Page 1 of 1

Training stops after ~2000 iterations without crash or error

Posted: Wed Oct 13, 2021 12:49 pm
by kuklangaren

Hello,

I can't seem to find any similiar topic, but apologies in advance if there is one.

Recently I've been unable to do any training since it just stops after a while. No error message shows up and the program works just fine until I press stop training, which makes it stop responding.

When I first started out it would not stop training until I pressed stop, like it should, with batch size 16. I've tried reinstalling several times and I've tried using smaller batch sizes but it doesn't seem to make a difference.

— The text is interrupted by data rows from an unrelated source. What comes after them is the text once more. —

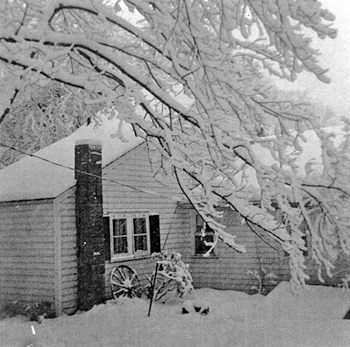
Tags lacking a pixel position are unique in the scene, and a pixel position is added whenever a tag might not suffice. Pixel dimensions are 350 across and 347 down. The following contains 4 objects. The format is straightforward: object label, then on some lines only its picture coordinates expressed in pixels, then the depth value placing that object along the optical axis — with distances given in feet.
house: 36.11
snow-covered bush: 40.57
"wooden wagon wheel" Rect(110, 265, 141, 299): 39.70
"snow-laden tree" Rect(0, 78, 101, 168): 67.92
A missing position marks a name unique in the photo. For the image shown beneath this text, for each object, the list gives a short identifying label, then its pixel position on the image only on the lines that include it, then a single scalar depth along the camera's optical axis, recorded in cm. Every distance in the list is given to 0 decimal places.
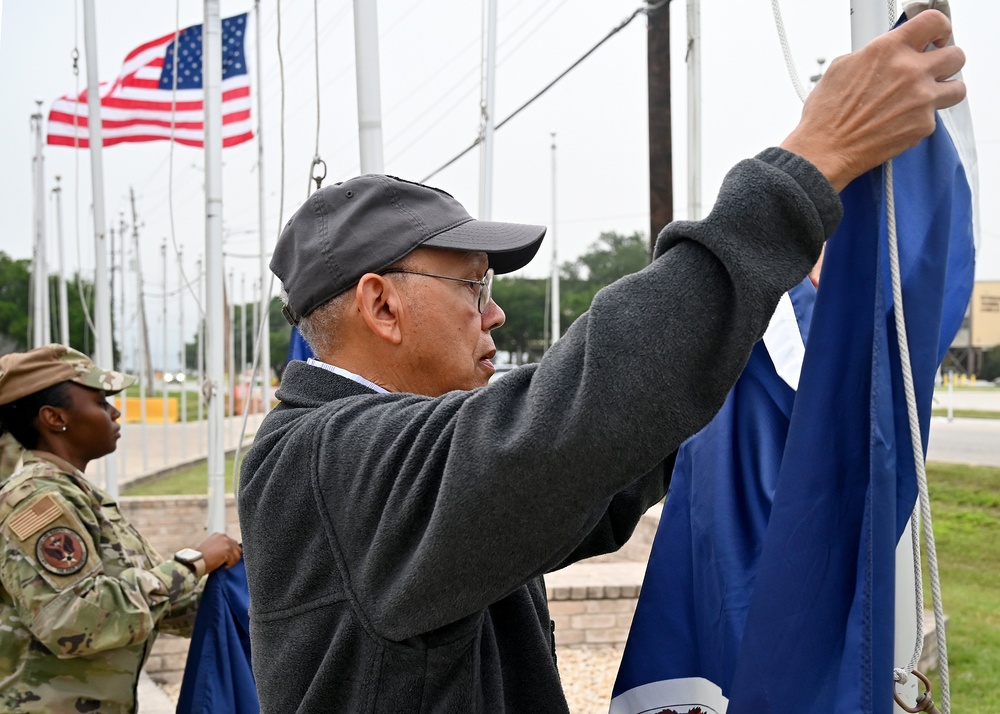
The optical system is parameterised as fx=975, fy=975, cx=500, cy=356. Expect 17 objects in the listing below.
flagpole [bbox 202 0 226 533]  522
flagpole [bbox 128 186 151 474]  1834
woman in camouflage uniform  287
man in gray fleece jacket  107
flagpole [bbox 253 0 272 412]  1054
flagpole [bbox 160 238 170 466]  2028
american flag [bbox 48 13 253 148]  845
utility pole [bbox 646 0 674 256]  681
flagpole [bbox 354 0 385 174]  301
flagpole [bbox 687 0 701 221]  575
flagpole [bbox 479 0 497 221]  426
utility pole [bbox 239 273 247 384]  2589
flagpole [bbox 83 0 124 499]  702
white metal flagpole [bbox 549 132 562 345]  2612
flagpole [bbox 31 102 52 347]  1638
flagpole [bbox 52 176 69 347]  1591
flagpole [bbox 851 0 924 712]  125
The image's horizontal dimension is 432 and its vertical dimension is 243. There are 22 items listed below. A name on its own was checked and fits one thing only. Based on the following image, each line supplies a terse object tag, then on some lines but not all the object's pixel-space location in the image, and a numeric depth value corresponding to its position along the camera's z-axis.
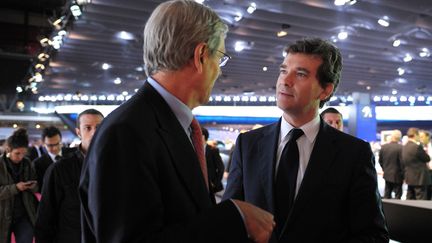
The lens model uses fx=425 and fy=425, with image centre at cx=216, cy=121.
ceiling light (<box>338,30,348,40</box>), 8.92
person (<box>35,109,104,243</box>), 2.72
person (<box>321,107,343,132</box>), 3.62
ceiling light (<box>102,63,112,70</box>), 12.45
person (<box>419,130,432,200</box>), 7.89
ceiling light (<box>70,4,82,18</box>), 7.31
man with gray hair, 0.84
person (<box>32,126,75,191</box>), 4.56
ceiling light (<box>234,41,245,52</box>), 10.08
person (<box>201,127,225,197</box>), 5.45
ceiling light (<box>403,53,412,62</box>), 11.23
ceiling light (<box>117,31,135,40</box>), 9.01
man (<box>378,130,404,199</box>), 7.95
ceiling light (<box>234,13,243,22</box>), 7.79
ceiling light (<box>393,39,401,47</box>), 9.67
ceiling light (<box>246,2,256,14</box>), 7.18
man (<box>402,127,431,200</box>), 7.57
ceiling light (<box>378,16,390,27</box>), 7.82
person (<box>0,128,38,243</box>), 3.74
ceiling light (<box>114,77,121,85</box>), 15.43
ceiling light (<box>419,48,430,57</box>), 10.70
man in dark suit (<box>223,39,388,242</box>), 1.40
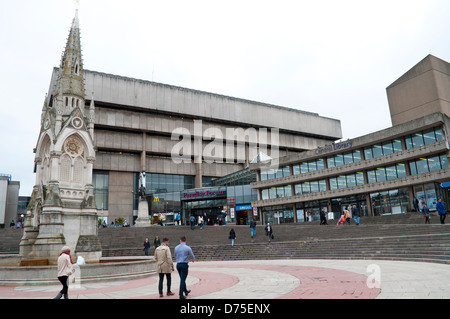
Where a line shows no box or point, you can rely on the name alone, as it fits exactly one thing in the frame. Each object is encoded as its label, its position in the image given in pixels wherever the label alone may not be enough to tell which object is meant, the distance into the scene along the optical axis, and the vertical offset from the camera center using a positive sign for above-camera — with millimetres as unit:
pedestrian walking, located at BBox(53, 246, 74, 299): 8070 -887
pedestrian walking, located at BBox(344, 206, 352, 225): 30375 +357
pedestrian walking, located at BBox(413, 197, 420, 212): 30994 +1261
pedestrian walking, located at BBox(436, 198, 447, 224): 21000 +291
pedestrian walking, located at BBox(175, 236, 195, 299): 8047 -786
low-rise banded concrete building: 35688 +6459
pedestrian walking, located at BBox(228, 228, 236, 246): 25369 -789
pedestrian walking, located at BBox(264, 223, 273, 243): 25378 -546
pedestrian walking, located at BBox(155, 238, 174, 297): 8547 -917
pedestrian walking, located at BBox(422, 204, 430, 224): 23039 +188
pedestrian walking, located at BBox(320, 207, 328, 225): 33531 +411
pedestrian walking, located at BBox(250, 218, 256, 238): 28120 -213
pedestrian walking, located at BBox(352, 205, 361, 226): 27522 +292
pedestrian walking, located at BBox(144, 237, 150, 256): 22927 -1122
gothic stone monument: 14836 +2661
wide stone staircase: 16859 -1226
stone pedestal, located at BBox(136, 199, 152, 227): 37562 +1560
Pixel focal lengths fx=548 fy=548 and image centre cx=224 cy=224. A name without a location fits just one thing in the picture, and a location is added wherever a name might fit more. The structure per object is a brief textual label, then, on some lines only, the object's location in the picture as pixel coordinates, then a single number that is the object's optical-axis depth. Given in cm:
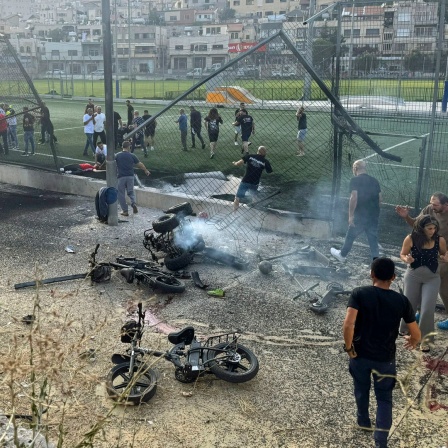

I only tried the original trainer when it worked, but now no trainer does.

My graphics card is GTX 1080 and I have 32 gb RAM, if that helps

Thanks!


Re: Training stops after ~2000 iterations without crash or error

Posted: Wed Oct 13, 2021 2:20 pm
by bryanlyon

I've never seen this before. Sometimes if there are power problems (Noisy, aging, or insufficient power supply) it can cause issues similar though. I'd see if restarting your Nvidia drivers do anything to the freeze ( Win+Ctrl+Shift+B ).

Unfortunately if there are no messages it's very hard to troubleshoot something like this.


Re: Training stops after ~2000 iterations without crash or error

Posted: Wed Oct 13, 2021 5:05 pm
by kuklangaren

I updated my drivers just after posting this and now it works again! It was most likely a problem with the drivers as you suggested.

Many thanks!